First of all, a caddie or player should never put their hands on a spectator — regardless of the filth that can come out of their mouths. Not in any sporting event at any venue, and the PGA Tour’s suspension of Karain for the today’s singles match was appropriate and necessary.

But it’s a terrible stain on the Presidents Cup, which is set up to have perhaps the most watched and dramatic finish in the 25-year history of the event with Tiger Woods serving as a playing captain. That should be the story, but much of the focus will be on Reed and the crowd on Sunday.

Aussie golfer Cameron Smith lit a match by accusing Reed of being a “cheater” and Marc Leishman, who grew up outside of Melbourne, suggested fans at the Presidents Cup heckle Reed over the incident.

Ernie Els, captain of the International team, inadvertently fanned the flames by asking the Aussie crowds to be more boisterous, a common theme at these team exhibitions like the Ryder Cup.

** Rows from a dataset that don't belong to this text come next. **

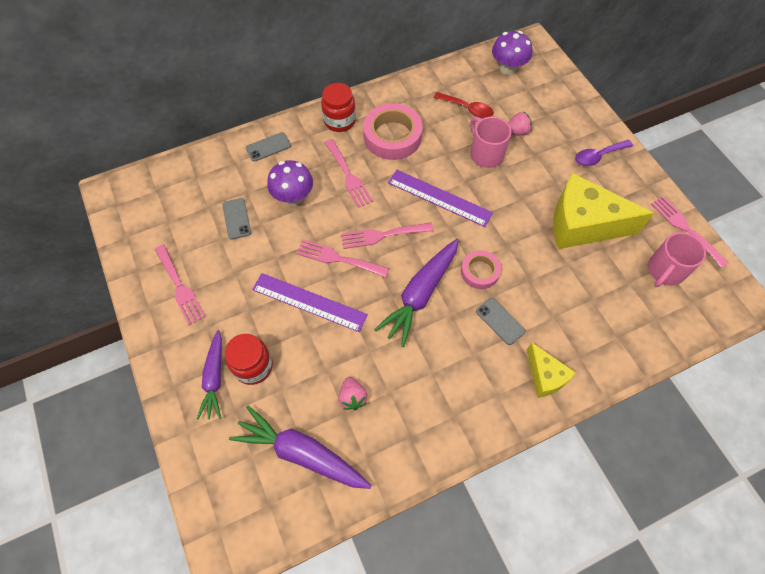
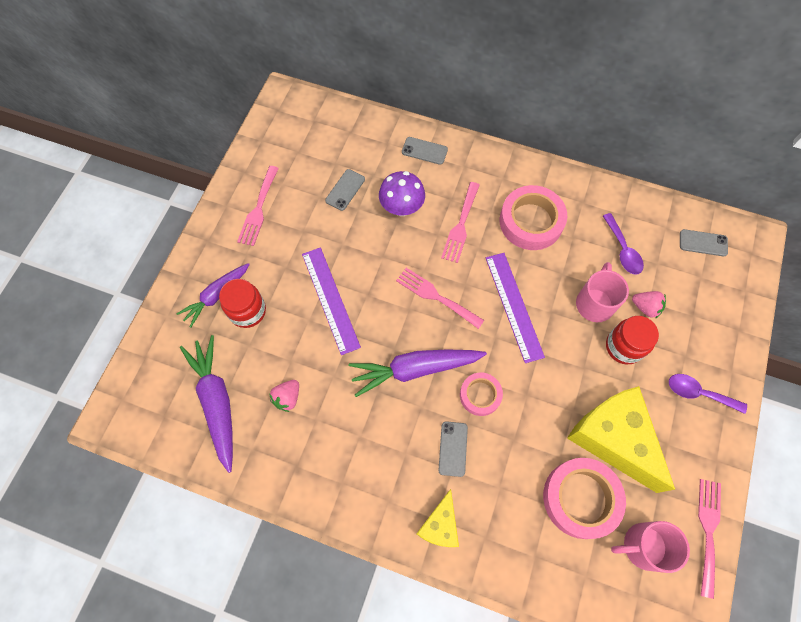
camera: 45 degrees right, 5 degrees up
(338, 258) = (384, 285): pink fork -> none
(339, 121) = (501, 173): red jar -> red jar (623, 347)
(467, 109) = (622, 250): red spoon -> purple spoon
(507, 68) = (703, 243): purple mushroom -> grey phone
(604, 277) = (581, 498): none -> pink tape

Of course, there are plenty of yahoos who see that as a free pass to act ignorant.

“There’s obviously some yelling,” Woods said late Saturday. “There’s people who have had a lot to drink and have gone over the top. Bipartisanship is part of playing in team matches, whether you’re home or on the road. It’s part of the deal. As long as the fans are respectful, and that’s all we ask is for them to be respectful.”

These team events can bring out the best and worst in fans. I walked inside the ropes when Colin Montgomerie was the target of abuse from fans when the Ryder Cup was played on American soil. And I was walking with Rory McIlroy at the 2016 Ryder Cup in Hazeltine, Minn., when a fan yelled a profanity in his ear. McIIroy stopped dead in his tracks, pointed out the spectator and had him removed.

But these events are also a chance to dress in the colors of your country, enjoy sing-alongs and watch players show more emotion than they would at regular Tour events.

Had the Presidents Cup not been played the week after Reed’s infraction in the Bahamas, it would have largely been forgotten. Now it’s a stain on what could be the best Presidents Cup of all time.